NEW YORK (TheStreet) -- NYU Stern Business School Finance Professor Aswath Damodaran appeared on CNBC's "Closing Bell" on Tuesday afternoon to discuss how much weight investors should give to cash burn at companies like Tesla Motors (TSLA) .
"Cash is 'king' eventually. But if you make that the centerpiece for investing, you're never gong to invest in a young-growth company," Damodaran said.
Investors that complain about a young-growth company with cash burn are like parents that have kids and then complain when they're teens who are immature, he said.
"It's the nature of the beast," he added.
Some investors are particularly cautious about the cash burn at electric-car company Telsa as it builds a new battery factory and boosts car production, CNBC's Michael Santoli pointed out.
When asked how long investors should wait to see returns with companies like Tesla, Damodaran said, "It depends on how big the dream is."
"The problem with a company like Tesla is CEO Elon Musk every year expands his dream so its almost like he's moving the goal post, which is difficult for investors because you've got to readjust," he explained.

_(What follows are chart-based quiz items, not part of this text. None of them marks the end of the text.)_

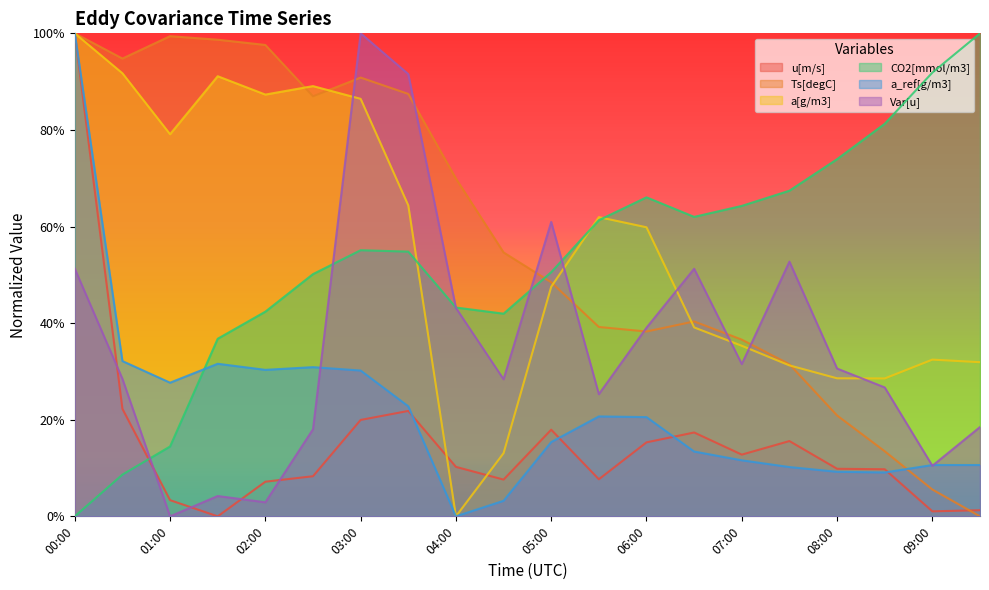

How many times do u[m/s] and CO2[mmol/m3] cross each other?

1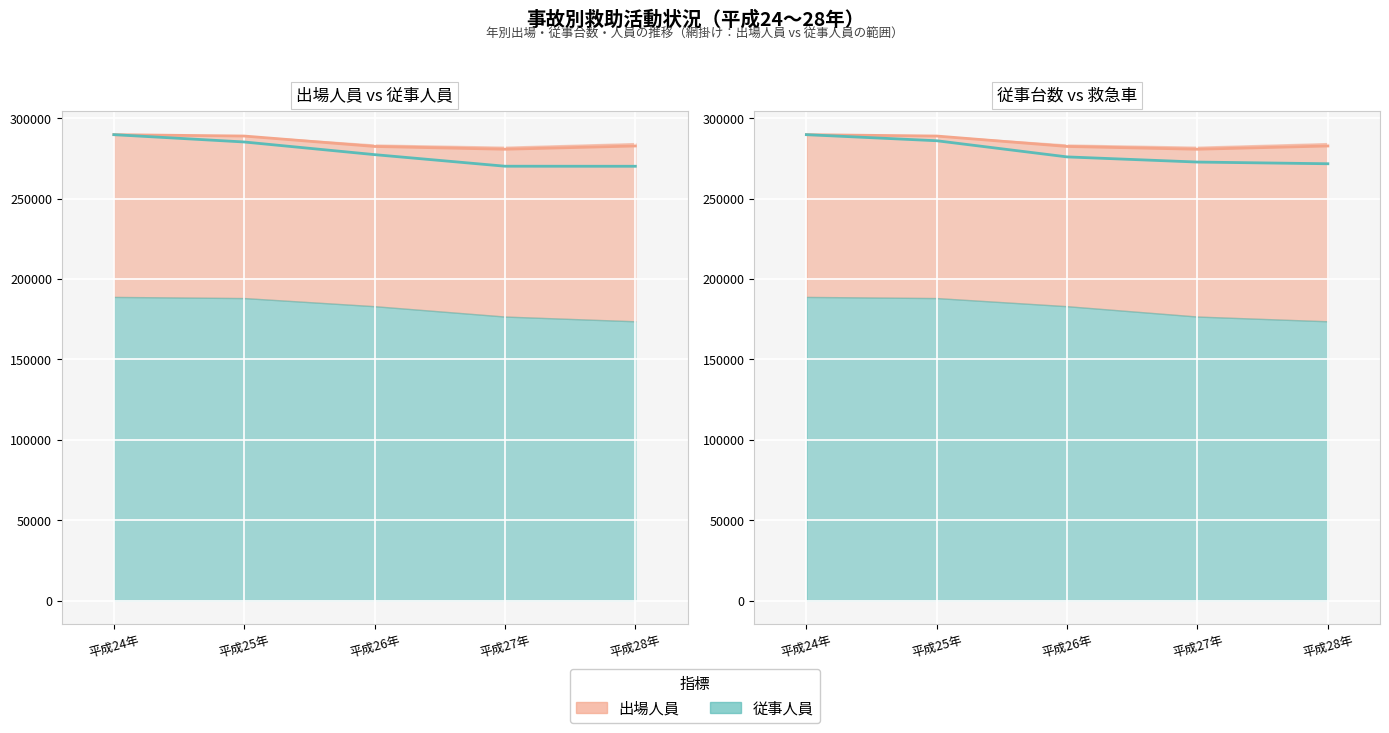

Is it true that 従事台数（scaled） equals 152278.4 at 平成27年?

False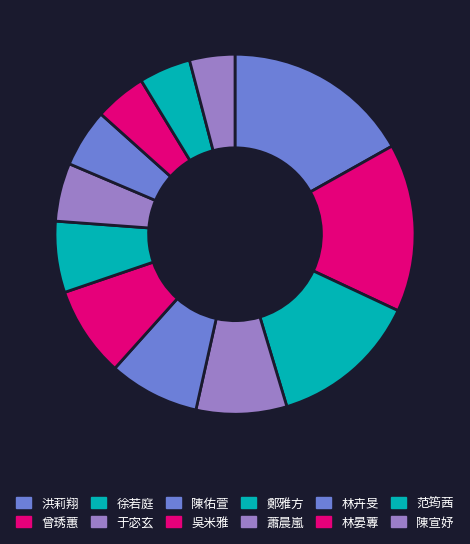

How many slices are in this pie chart?

12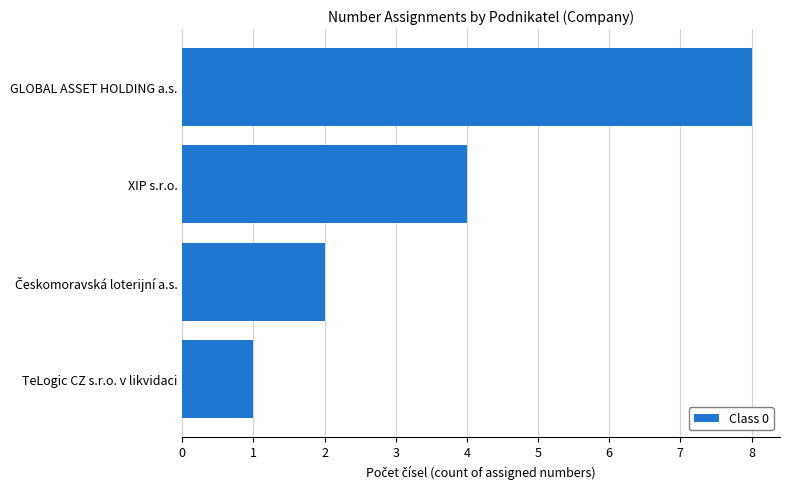

At which category does the chart reach its minimum across all series?

TeLogic CZ s.r.o. v likvidaci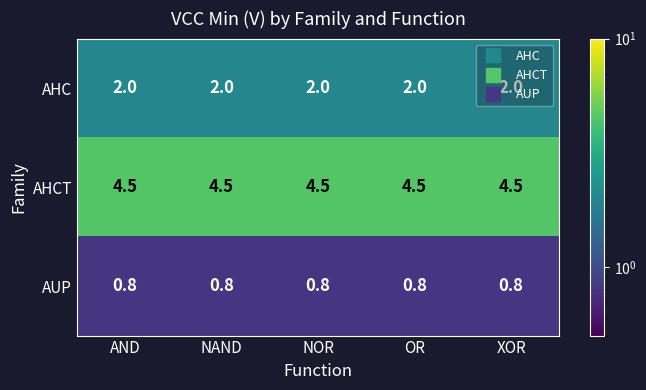

Which series has the largest total across all categories?

AHCT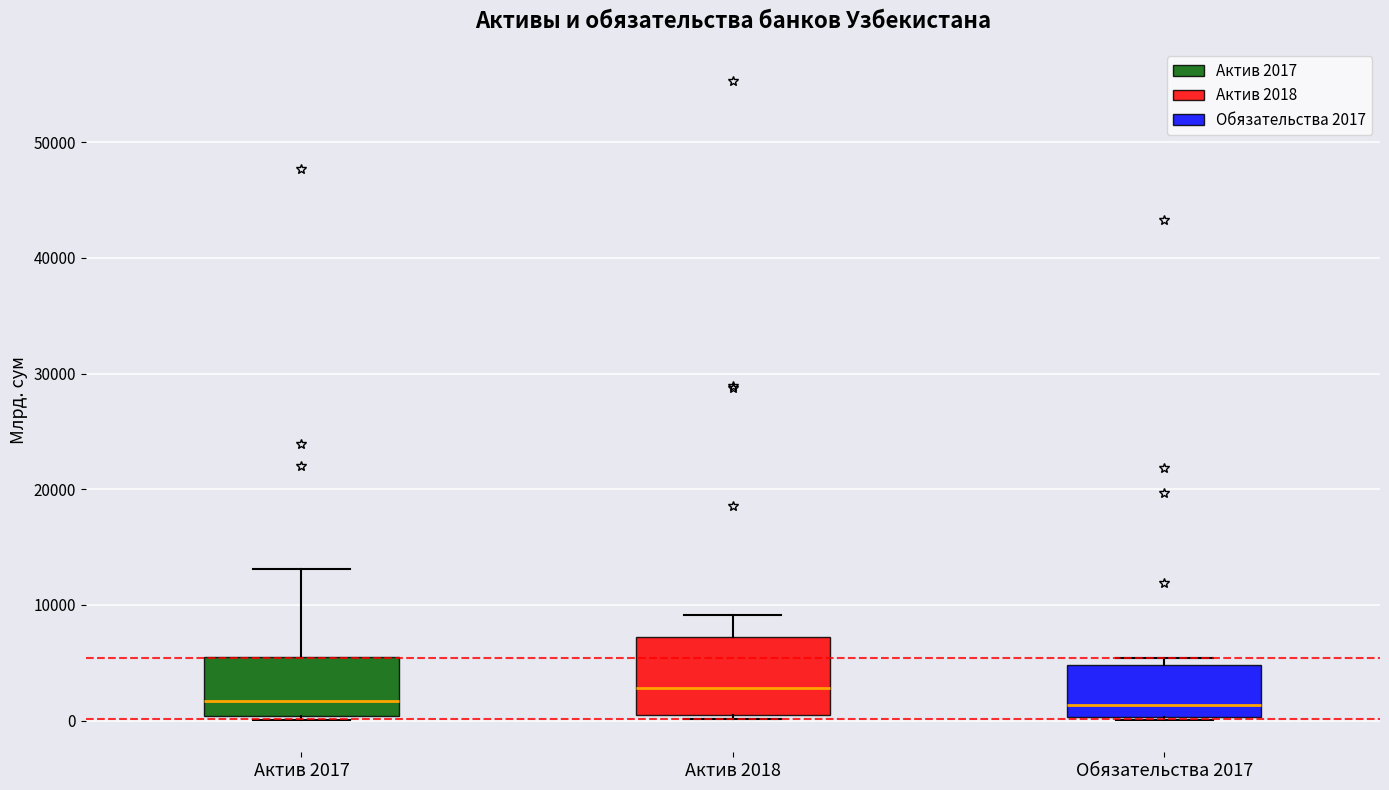

Where does the upper whisker of the box for Актив 2017 end on the y-axis? The values are not printed on the chart, so give them approximately, as read against the axis.

13000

Right now, the automotive part of the company looks like it's "leading into positive territory," while the other part that acquired renewable energy company SolarCity (SCTY) looks like it's not going to pay off, he said.
In order to judge whether a company is burning through cash intelligently, Damodaran says investors have to make a judgement on the company's management team and on "what the company will look like if that company makes it."
You have to be an optimist, he concluded, because if you "avoid companies just because of cash burn, you're taking big segments of the market out of your portfolio."
Separately, TheStreet Ratings objectively rated this stock according to its "risk-adjusted" total return prospect over a 12-month investment horizon. Not based on the news in any given day, the rating may differ from Jim Cramer's view or that of this articles's author.
TheStreet Ratings team rates Tesla as a Sell with a ratings score of D+. This is driven by some concerns, which the team believes should have a greater impact than any strengths, and could make it more difficult for investors to achieve positive results compared to most of the stocks the team covers.